Data excerpts:
— start —
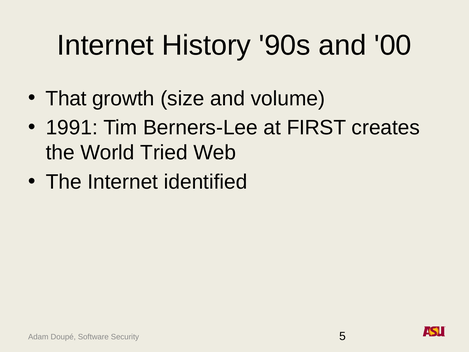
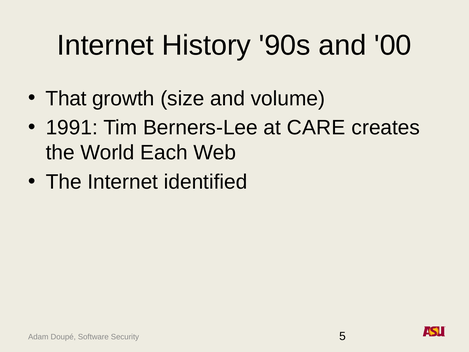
FIRST: FIRST -> CARE
Tried: Tried -> Each
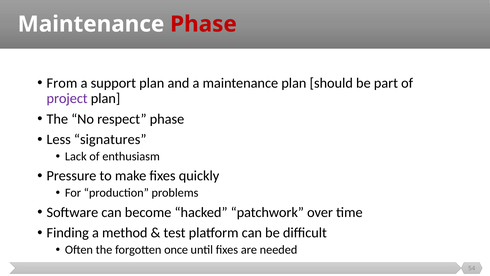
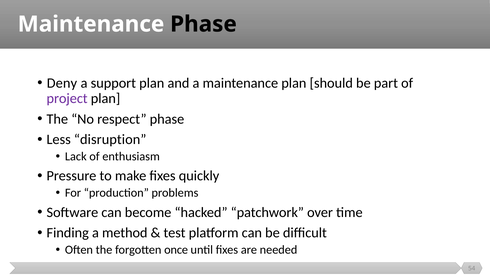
Phase at (203, 24) colour: red -> black
From: From -> Deny
signatures: signatures -> disruption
— end —
**The task**
Recast the lines of the material, from the line with "Phase at (203, 24) colour: red -> black" through the end, as a Markdown table with columns "Row" and "Change". Leave out any blank lines.

**Exercise response**
| Row | Change |
|---|---|
| 1 | Phase at (203, 24) colour: red -> black |
| 2 | From: From -> Deny |
| 3 | signatures: signatures -> disruption |